* Description of the task *
Switch "文件" to "File" and write out the lines again, otherwise unchanged. Begin at the line that has "上海灵活就业社保基数要求,2025年缴费标" and go through the end of the entries.

* Supplied material *
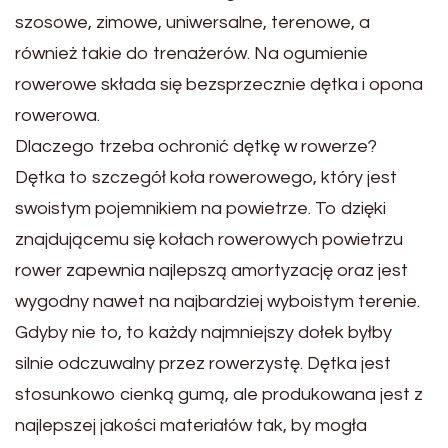
szosowe, zimowe, uniwersalne, terenowe, a
również takie do trenażerów. Na ogumienie
rowerowe składa się bezsprzecznie dętka i opona
rowerowa.
Dlaczego trzeba ochronić dętkę w rowerze?
Dętka to szczegół koła rowerowego, który jest
swoistym pojemnikiem na powietrze. To dzięki
znajdującemu się kołach rowerowych powietrzu
rower zapewnia najlepszą amortyzację oraz jest
wygodny nawet na najbardziej wyboistym terenie.
Gdyby nie to, to każdy najmniejszy dołek byłby
silnie odczuwalny przez rowerzystę. Dętka jest
stosunkowo cienką gumą, ale produkowana jest z
najlepszej jakości materiałów tak, by mogła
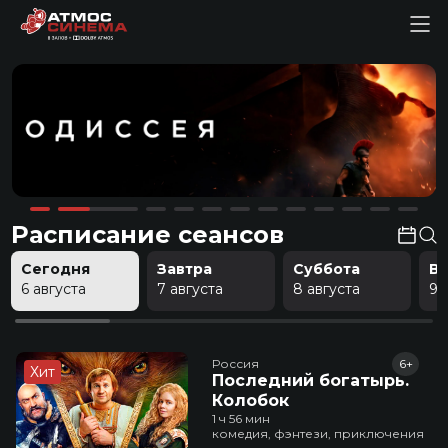
Расписание сеансов
Сегодня
Завтра
Суббота
В
6 августа
7 августа
8 августа
9 
Россия
6+
Хит
Последний богатырь.
Колобок
1 ч 56 мин
комедия, фэнтези, приключения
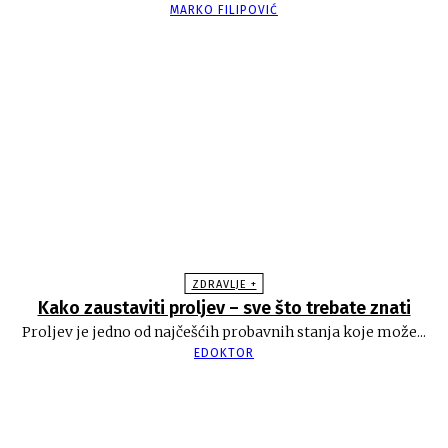
MARKO FILIPOVIĆ
ZDRAVLJE +
Kako zaustaviti proljev – sve što trebate znati
Proljev je jedno od najčešćih probavnih stanja koje može...
EDOKTOR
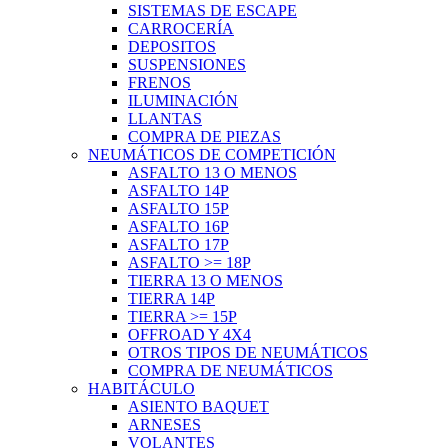
SISTEMAS DE ESCAPE
CARROCERÍA
DEPOSITOS
SUSPENSIONES
FRENOS
ILUMINACIÓN
LLANTAS
COMPRA DE PIEZAS
NEUMÁTICOS DE COMPETICIÓN
ASFALTO 13 O MENOS
ASFALTO 14P
ASFALTO 15P
ASFALTO 16P
ASFALTO 17P
ASFALTO >= 18P
TIERRA 13 O MENOS
TIERRA 14P
TIERRA >= 15P
OFFROAD Y 4X4
OTROS TIPOS DE NEUMÁTICOS
COMPRA DE NEUMÁTICOS
HABITÁCULO
ASIENTO BAQUET
ARNESES
VOLANTES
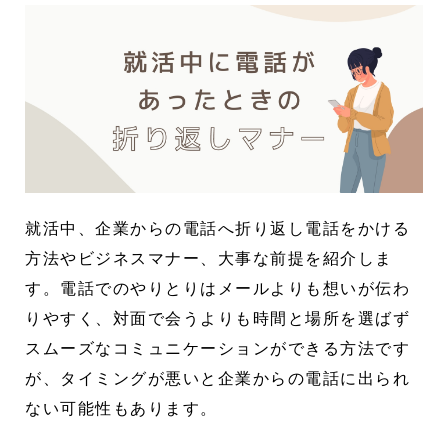
就活中、企業からの電話へ折り返し電話をかける
方法やビジネスマナー、大事な前提を紹介しま
す。電話でのやりとりはメールよりも想いが伝わ
りやすく、対面で会うよりも時間と場所を選ばず
スムーズなコミュニケーションができる方法です
が、タイミングが悪いと企業からの電話に出られ
ない可能性もあります。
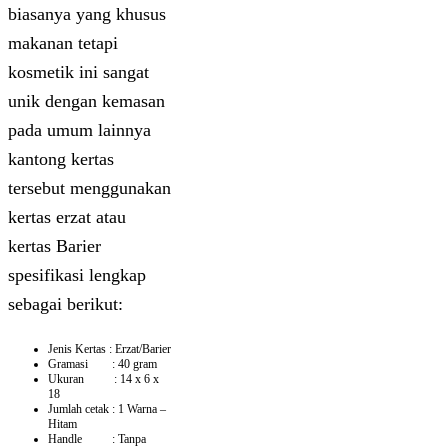
biasanya yang khusus
makanan tetapi
kosmetik ini sangat
unik dengan kemasan
pada umum lainnya
kantong kertas
tersebut menggunakan
kertas erzat atau
kertas Barier
spesifikasi lengkap
sebagai berikut:
Jenis Kertas : Erzat/Barier
Gramasi : 40 gram
Ukuran : 14 x 6 x
18
Jumlah cetak : 1 Warna –
Hitam
Handle : Tanpa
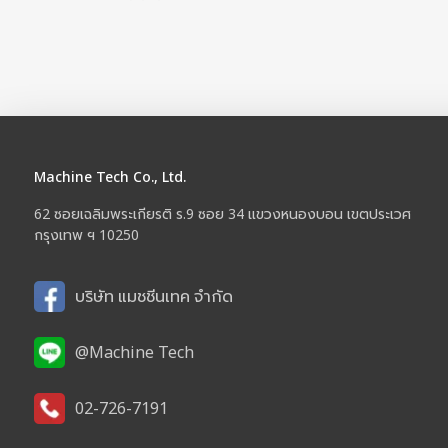
Machine Tech Co., Ltd.
62 ซอยเฉลิมพระเกียรติ ร.9 ซอย 34 แขวงหนองบอน เขตประเวศ
กรุงเทพ ฯ 10250
บริษัท แมชชีนเทค จำกัด
@Machine Tech
02-726-7191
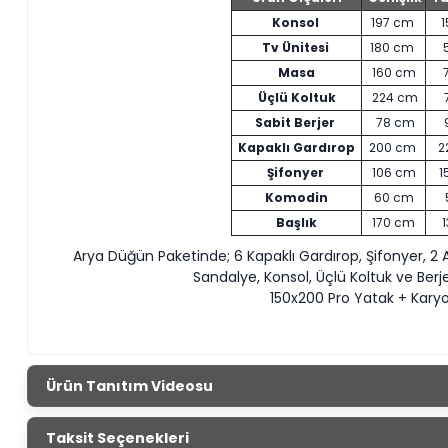
Konsol
197 cm
1
Tv Ünitesi
180 cm
Masa
160 cm
Üçlü Koltuk
224 cm
Sabit Berjer
78 cm
Kapaklı Gardırop
200 cm
2
Şifonyer
106 cm
1
Komodin
60 cm
Başlık
170 cm
Arya Düğün Paketinde; 6 Kapaklı Gardırop, Şifonyer, 2 
Sandalye, Konsol, Üçlü Koltuk ve Berj
150x200 Pro Yatak + Kary
Ürün Tanıtım Videosu
Taksit Seçenekleri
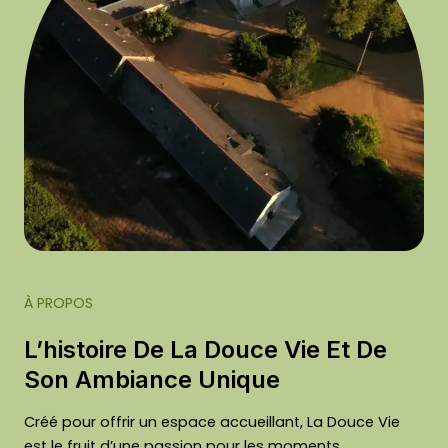
À PROPOS
L’histoire De La Douce Vie Et De
Son Ambiance Unique
Créé pour offrir un espace accueillant, La Douce Vie
est le fruit d’une passion pour les moments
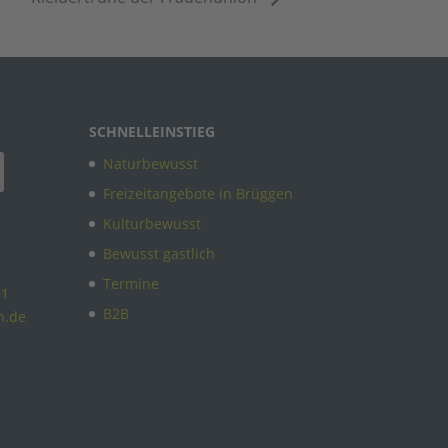
SCHNELLEINSTIEG
Naturbewusst
Freizeitangebote in Brüggen
Kulturbewusst
Bewusst gastlich
Termine
11
B2B
n.de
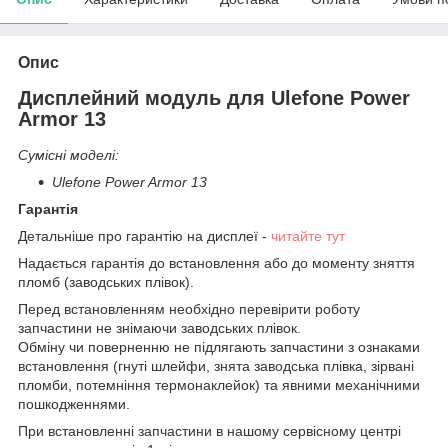
Опис
Дисплейний модуль для Ulefone Power
Armor 13
Сумісні моделі:
Ulefone Power Armor 13
Гарантія
Детальніше про гарантію на дисплеї -
читайте тут
Надається гарантія до встановлення або до моменту зняття
пломб (заводських плівок).
Перед встановленням необхідно перевірити роботу
запчастини не знімаючи заводських плівок.
Обміну чи поверненню не підлягають запчастини з ознаками
встановлення (гнуті шлейфи, знята заводська плівка, зірвані
пломби, потемніння термонаклейок) та явними механічними
пошкодженнями.
При встановленні запчастини в нашому сервісному центрі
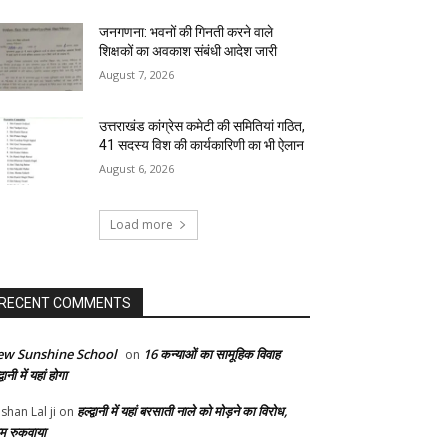
जनगणना: भवनों की गिनती करने वाले
शिक्षकों का अवकाश संबंधी आदेश जारी
August 7, 2026
उत्तराखंड कांग्रेस कमेटी की समितियां गठित,
41 सदस्य विश की कार्यकारिणी का भी ऐलान
August 6, 2026
Load more
RECENT COMMENTS
w Sunshine School
16 कन्याओं का सामूहिक विवाह
on
द्वानी में यहां होगा
हल्द्वानी में यहां बरसाती नाले को मोड़ने का विरोध,
shan Lal ji
on
म रुकवाया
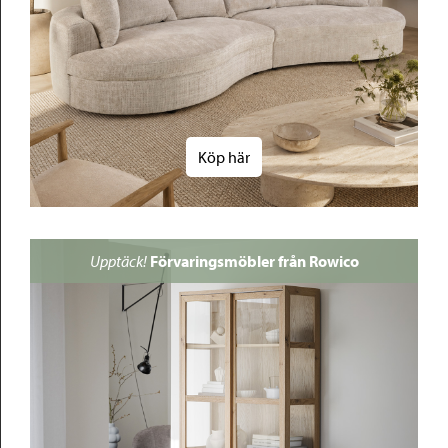
Köp här
Upptäck!
Förvaringsmöbler från Rowico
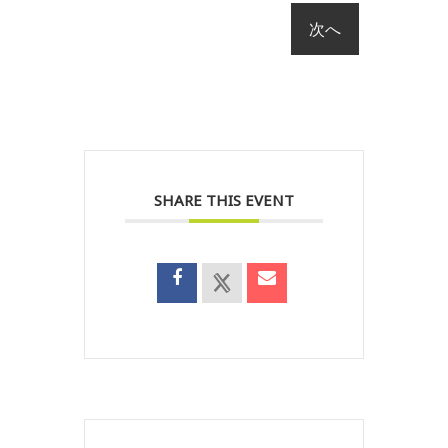
SHARE THIS EVENT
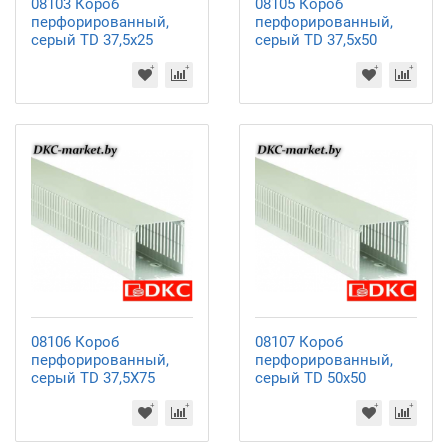
08103 Короб
08105 Короб
перфорированный,
перфорированный,
серый TD 37,5x25
серый TD 37,5x50
08106 Короб
08107 Короб
перфорированный,
перфорированный,
серый TD 37,5X75
серый TD 50x50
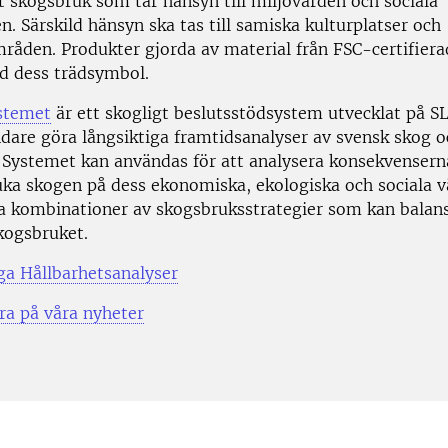
t skogsbruk som tar hänsyn till miljövärden och sociala
n. Särskild hänsyn ska tas till samiska kulturplatser och
råden. Produkter gjorda av material från FSC-certifiera
 dess trädsymbol.
stemet
är ett skogligt beslutsstödsystem utvecklat på 
ndare göra långsiktiga framtidsanalyser av svensk skog o
 Systemet kan användas för att analysera konsekvenserna
ruka skogen på dess ekonomiska, ekologiska och sociala v
tta kombinationer av skogsbruksstrategier som kan balans
ogsbruket.
ga Hållbarhetsanalyser
a på våra nyheter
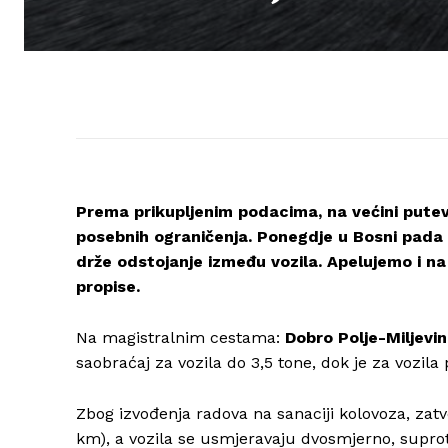
Prema prikupljenim podacima, na većini puteva
posebnih ograničenja. Ponegdje u Bosni pada 
drže odstojanje između vozila. Apelujemo i n
propise.
Na magistralnim cestama:
Dobro Polje-Miljevina
saobraćaj za vozila do 3,5 tone, dok je za vozila 
Zbog izvođenja radova na sanaciji kolovoza, zat
km), a vozila se usmjeravaju dvosmjerno, supr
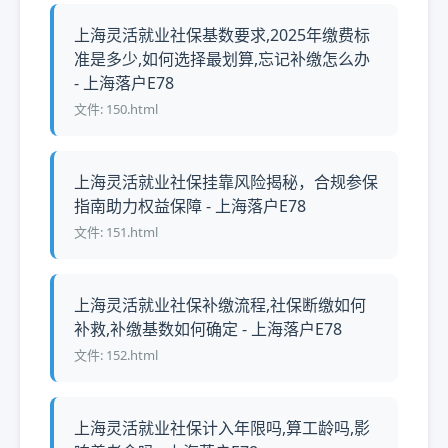
上海灵活就业社保基数要求,2025年缴费标
准是多少,如何选择最划算,忘记补缴怎么办
- 上海落户E78
文件: 150.html
上海灵活就业社保挂靠风险揭秘，合规参保
指南助力权益保障 - 上海落户E78
文件: 151.html
上海灵活就业社保补缴流程,社保断缴如何
补救,补缴基数如何确定 - 上海落户E78
文件: 152.html
上海灵活就业社保计入年限吗,算工龄吗,影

* Task solution *
上海灵活就业社保基数要求,2025年缴费标
准是多少,如何选择最划算,忘记补缴怎么办
- 上海落户E78
File: 150.html
上海灵活就业社保挂靠风险揭秘，合规参保
指南助力权益保障 - 上海落户E78
File: 151.html
上海灵活就业社保补缴流程,社保断缴如何
补救,补缴基数如何确定 - 上海落户E78
File: 152.html
上海灵活就业社保计入年限吗,算工龄吗,影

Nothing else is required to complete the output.